▶ SHORT TASK
Please sum up the forum post about feeding chickens below in exactly two sentences.

▶ PASSAGE TO READ
BYC members in Massachusetts?

They have a no-spill feeder in the coop that's always full with dry feed as is, and in addition to that, when I have time, I bring them a bowl of that same feed mixed with water, until it reaches the clumpy consistency of wet sand. For some reason they LOVE that and eat it like it's treats :lol: I make it with cold water in the summer, to help them cool off, and with hot water in the winter, so it's steamy warm by the time I take it out and it can help them warm up from the inside. Not that they really need it - they are wrapped in down coats - but I imagine it must feel nice on a cold morning. This is my way of giving them "treats" without actually giving them treats and compromising their nutrition. It's our hangout time - I sit with them, they eat it out of my hands, then they hang out with me and we have a nice chat about life.
Love the idea of cold and hot for the weather. I look forward to hand feeding and chicken philosophy :)

Entries taken from a collection:
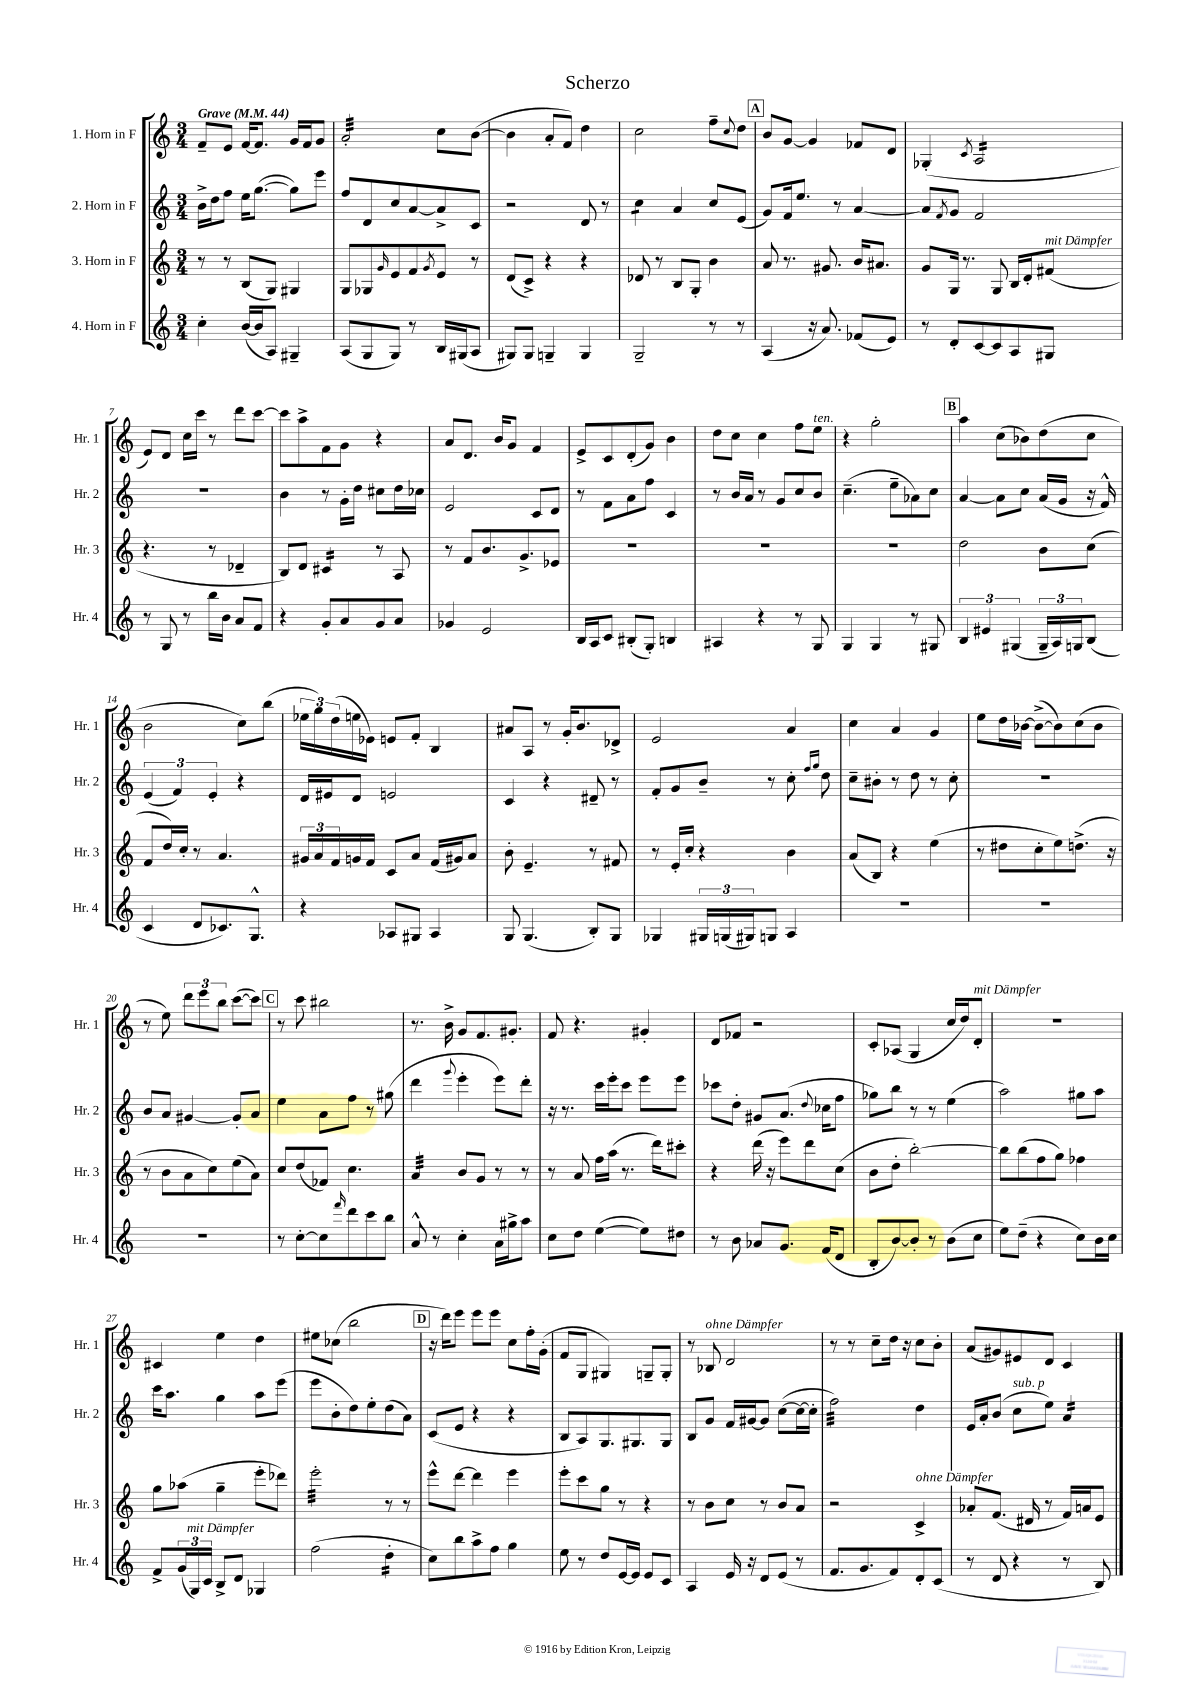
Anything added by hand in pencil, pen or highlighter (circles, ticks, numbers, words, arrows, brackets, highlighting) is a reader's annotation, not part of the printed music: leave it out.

**kern	**kern	**kern	**kern
*staff4	*staff3	*staff2	*staff1
*clefG2	*clefG2	*clefG2	*clefG2
*k[]	*k[]	*k[]	*k[]
*M3/4	*M3/4	*M3/4	*M3/4
*MM44	*MM44	*MM44	*MM44
4cc'	8r	16b^	8f~
.	.	16dd	.
.	8r	8ff	8e
([16b	(8B	16ee	[16f
16b]	.	([8.gg	8.f]
8A)	8G)	.	.
4G#~	4G#	8gg])	16g
.	.	.	16f
.	.	8eee	8g
=	=	=	=
(8A	8G	8ff	2a'
8G	8G-	8d	.
.	16qqg	.	.
8G)	8e	8cc	.
8r	8f	[8a	.
.	8qg	.	.
16B	8e	8a^]	8cc
(16G#	.	.	.
8A	8r	8c	([8b
=	=	=	=
8G#)	(8d	2r	4b]
8G#	8c^)	.	.
4G~	4r	.	8a'
.	.	.	8f)
4G	4r	8d	4dd
.	.	8r	.
=	=	=	=
2G~	8d-	4cc	2cc
.	8r	.	.
.	8B	4a	.
.	8G'	.	.
8r	4b	8cc	8ff~
.	.	.	8qqcc
8r	.	(8e	8dd
=	=	=	=
(4A	8a	8g)	8b
.	8.r	16f	[8g
.	.	8.ee	.
16r	.	.	4g]
8.a)	8.g#	.	.
.	.	8r	.
(8f-	16b	[4a	8f-
.	8.a#	.	.
8e)	.	.	8d
=	=	=	=
8r	8g	8a]	(4G-'
.	.	8qf	.
8d'	16G	8g	.
.	8.r	.	.
.	.	.	8qc
[8c	.	2f	2A
8c]	8G	.	.
8A	16B	.	.
.	16d'	.	.
8G#	(8f#	.	.
=	=	=	=
8r	4.r	2.r	8e)
8G	.	.	8d
8r	.	.	16cc
.	.	.	16ccc
16bb	8r	.	8r
16b	.	.	.
8a	4d-~	.	8ddd
8f	.	.	[8ccc
=	=	=	=
4r	8B)	4b	8ccc]
.	8d	.	8aa^
8g'	4c#	8r	8f
8a	.	16g'	8g
.	.	16dd	.
8g	8r	8cc#	4r
8a	8A	16dd	.
.	.	16cc-	.
=	=	=	=
4g-	8r	2e	8a
.	8f	.	8.d
2e	8.b	.	.
.	.	.	16b
.	.	.	8g
.	8.g^	.	.
.	.	8c	4f
.	8e-	8d	.
=	=	=	=
16B	2.r	8r	8e^
16A	.	.	.
8c	.	8f	8c
(8B#'	.	8a	(8d'
8G')	.	8ff	8g)
4B	.	4c	4b
=	=	=	=
4A#	2.r	8r	8dd
.	.	16b	8cc
.	.	16a	.
4r	.	8r	4cc
.	.	8g	.
8r	.	8cc	8ff
8G	.	8b	8ee
=	=	=	=
4G	2.r	(4.cc~	4r
4G	.	.	2gg'
.	.	8ee~	.
8r	.	8a-)	.
8G#	.	8cc	.
=	=	=	=
6B	2dd	[4a	4aa
6e#	.	.	.
.	.	8a]	(8cc
(6G#	.	.	.
.	.	8cc	8b-)
24G#~	8b	(16a	(8dd
24A)	.	.	.
.	.	16g	.
24G	.	.	.
(8B	(8cc	16r	8cc
.	.	16f^^)	.
=	=	=	=
4c	8f	(6e	2b
.	16dd)	.	.
.	.	6f)	.
.	16cc'	.	.
8d	8r	.	.
.	.	6e'	.
8.c-)	4.a	.	.
.	.	4r	8cc)
8.G^^	.	.	.
.	.	.	(8bb
=	=	=	=
4r	24g#	16d	24ee-
.	24a	.	24gg)
.	.	16e#	.
.	24f	.	(24dd
.	16g	8d	16ee
.	16f	.	16e-)
8A-	8c	2e	8e
8G#	8a	.	8f'
4A-	(16f	.	4B
.	16g#)	.	.
.	8a	.	.
=	=	=	=
8G	8b'	4c	8a#
(4.G	4.e~	.	8A
.	.	4r	8r
.	.	.	16g'
.	.	.	8.b
8B')	8r	8d#~	.
8G	8f#	8r	8d-^
=	=	=	=
4G-	8r	8f'	2e
.	16e'	8g	.
.	16cc'	.	.
24G#	4r	8b~	.
(24G	.	.	.
24G#)	.	.	.
8G	.	8r	.
4A	4b	8cc'	4a
.	.	16qqff	.
.	.	16qqgg	.
.	.	8dd	.
=	=	=	=
2.r	(8a	8cc~	4cc
.	8B)	8b#'	.
.	4r	8r	4a
.	.	8dd	.
.	(4ee	8r	4g
.	.	8cc'	.
=	=	=	=
2.r	8r	2.r	8ee
.	8dd#	.	16dd
.	.	.	[16b-
.	8cc'	.	(8b-^_
.	8ee)	.	8b-])
.	(8.dd^	.	(8cc
.	.	.	8b-
.	16r	.	.
=	=	=	=
2.r	8r	8b	8r
.	8b	8a	8ee)
.	8a	[4g#	12ddd
.	.	.	12eee
.	8cc)	.	.
.	.	.	12bb
.	(8ee	8g#']	([8ccc
.	8a)	8a	8ccc])
=	=	=	=
8r	8cc	4ee	8r
[8cc'	(8dd	.	8ccc
8cc]	8f-)	8a	2bb#
16qqfff	.	.	.
8ddd	4.cc	8ff	.
8ccc	.	8r	.
8bb	.	(8gg#	.
=	=	=	=
8a^^	4a	4ddd	8.r
8r	.	.	.
.	.	.	16b^
.	.	8qqggg	.
4cc'	8b	4eee'	8g
.	8g	.	8.f
16a	8r	8eee)	.
16gg#^	.	.	8.g#'
8aa	8r	8ddd'	.
=	=	=	=
8cc	8r	16r	8f
.	.	8.r	.
8dd	8a	.	4.r
([4ee	16ff	16ccc	.
.	(16aa	16eee'	.
.	8.r	8ccc	.
8ee])	.	8eee	4g#'
.	16ddd)	.	.
8dd#	8ccc#'	8eee	.
=	=	=	=
8r	4r	8ccc-	8d
8b	.	8dd'	8f-
8a-	(16ddd	8g#	2r
.	16r	.	.
8.g	8eee)	(8.a	.
.	8ddd	.	.
.	.	8qqdd	.
(16f	.	16cc-	.
8d	(8cc	8ff	.
=	=	=	=
8B'	8b	8gg-)	8c'
[8b)	8dd'	8bb	(8A-
8b']	[2bb')	8r	4G
8r	.	8r	.
(8b	.	(4ee	16cc
.	.	.	16dd)
8cc	.	.	8d'
=	=	=	=
8ee)	8bb]	2aa)	2.r
(8dd~	(8bb	.	.
4r	8ff	.	.
.	8gg)	.	.
8cc)	4ff-	8gg#	.
16b	.	8aa	.
16cc	.	.	.
=	=	=	=
8f^	8gg	16ccc	4c#
.	.	8.aa	.
(24g	(8aa-	.	.
24G)	.	.	.
24c	.	.	.
8B^	4gg~	4gg	4ee
8d	.	.	.
4G-	8eee'	8aa	4dd
.	8ddd-)	(8eee	.
=	=	=	=
(2ff	2eee'	8eee	8ee#
.	.	8b'	(8cc-
.	.	8dd)	2bb
.	.	8ee'	.
4dd'	8r	(8dd	.
.	8r	8a)	.
=	=	=	=
8cc)	8eee^^	(8c	16r
.	.	.	16ddd)
8bb	[8ddd	8e	8eee
8aa^	4ddd]	4r	8eee
8ff	.	.	8eee
4gg	4eee	4r	8cc
.	.	.	16ff'
.	.	.	(16g'
=	=	=	=
8ee	8eee'	8B	8f
8r	8ccc	8A)	8G
8dd	8gg	8.G	4G#)
[16e	8r	.	.
16e]	.	8.G#	.
8e	4r	.	8G~
8c	.	8G#	8G'
=	=	=	=
4A	8r	8B	8r
.	8b	8g	8B-
16e	8cc	16f	2d
16r	.	[16g#	.
8d	8r	8g#]	.
(8e	8b	([8cc	.
8r	8a	16cc_	.
.	.	16cc']	.
=	=	=	=
8.f	2r	2ff)	8r
.	.	.	8r
8.g	.	.	.
.	.	.	8cc~
8f)	.	.	16dd
.	.	.	16r
8d'	4c^	4dd	8cc
(8c	.	.	8b'
=	=	=	=
8r	8a-'	16e	(8a
.	.	16a'	.
8d	(8.f	(8b	8g#)
4r	.	8cc	8e#
.	16d#	.	.
.	8r	8ee)	8d
8r	16f)	4a	4c
.	16a	.	.
8B)	8e	.	.
==	==	==	==
*-	*-	*-	*-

▶ RESPONSE BELOW
The writer keeps a no-spill feeder of dry feed always full in the coop and, when there is time, also brings the birds a bowl of the same feed mixed with water to the consistency of wet sand, which they love and eat like treats. The water is cold in summer to help them cool off and hot in winter to warm them from the inside, giving them "treats" without compromising their nutrition and making for hangout time when they eat from the writer's hands.